Another protein identified by the protein-protein interaction analysis was 18 kDa TSPO, which formed a 124-protein network as direct neighbors (35). TSPO is known to be involved in cholesterol metabolism, oxidative stress and cardiovascular pathology, and in various human diseases, including metastatic cancer, Alzheimer's and Parkinson's diseases, inflammation and cardiovascular disorders (36–40). A previous study demonstrated that chronic high fat and cholesterol diet reduced the TSPO binding capacity in rat livers and aortas, suggesting that TSPO may be a compensatory responder to the challenges of the high-fat, high-cholesterol diet as a protection mechanism against the triggering of cell death (41,42). Therefore, TSPO may be targeted as a novel strategy to reduce atherosclerosis risk or control atherosclerosis, although thus far, there are no studies associating TSPO with MSL.

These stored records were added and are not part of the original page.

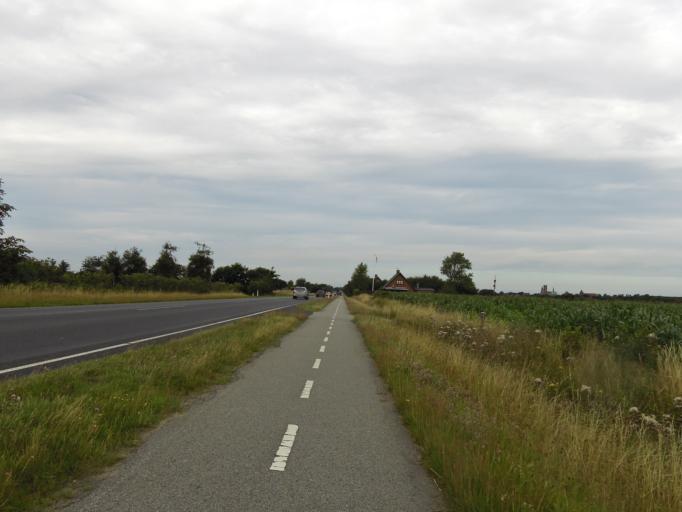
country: DK
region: South Denmark
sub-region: Esbjerg Kommune
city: Ribe
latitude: 55.3156
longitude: 8.7826
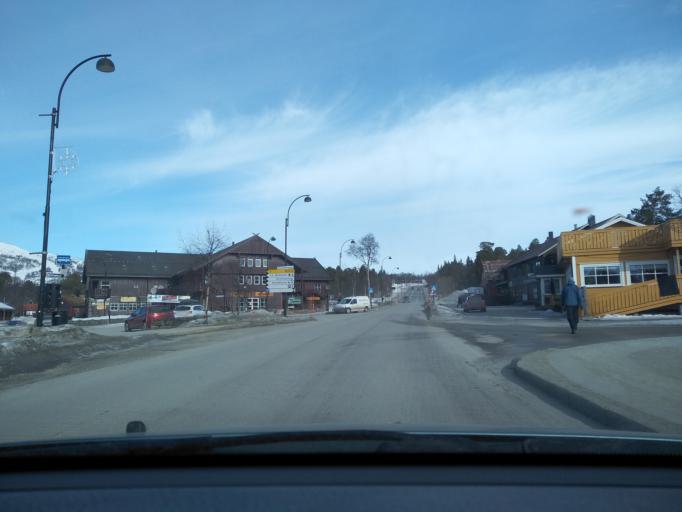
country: NO
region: Aust-Agder
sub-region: Bykle
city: Hovden
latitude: 59.5599
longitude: 7.3567
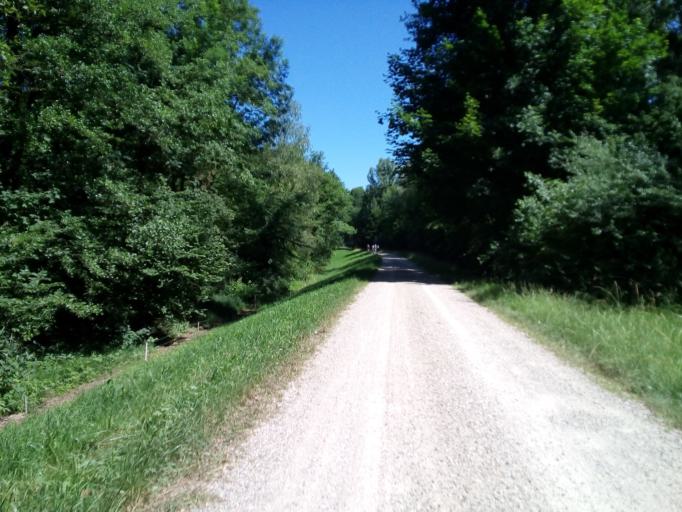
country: DE
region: Baden-Wuerttemberg
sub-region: Freiburg Region
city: Rheinau
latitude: 48.6912
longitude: 7.9507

Certain differentially expressed genes in MSL appeared to be from the same family of genes, including JUN, JUNB and JUND, or FOS, FOSB and FOSL2. Previous studies have reported that, when overexpressed, these gene families impair adipocyte differentiation and regulate adipogenesis through CCAAT/enhancer binding protein (C/EBP)-α or C/EBPβ expression to differentiate mesenchymal cells into adipocytes (43–45). In the present study, levels of the transcription factors JUN, JUNB, JUND, FOS, FOSB and FOSL2 were decreased, whereas certain other critical regulatory genes of adipogenesis and lipid metabolism, including PPARγ, sterol regulatory element binding transcription factor 1, C/EBPα, C/EBPβ, insulin induced gene 1, ELOVL fatty acid elongase 6 and LEP were significantly increased in MSL adipose tissue compared with normal controls. These data suggest that altered expression of these genes may participate in dysregulated adipocyte differentiation, leading to MSL development and progression.

In conclusion, the present study used differential gene expression analysis techniques to profile differentially expressed genes in MSL. A group of differentially expressed genes were identified in MSL, which exhibit the ability to alter adipocyte differentiation, lipid metabolism or protein ubiquitination, and therefore contribute to MSL development and progression. Future studies may be required to verify these differentially expressed genes using a larger spread of MSL tissue samples and explore the role of each differentially expressed gene and any underlying mechanisms associated with the development and progression of MSL.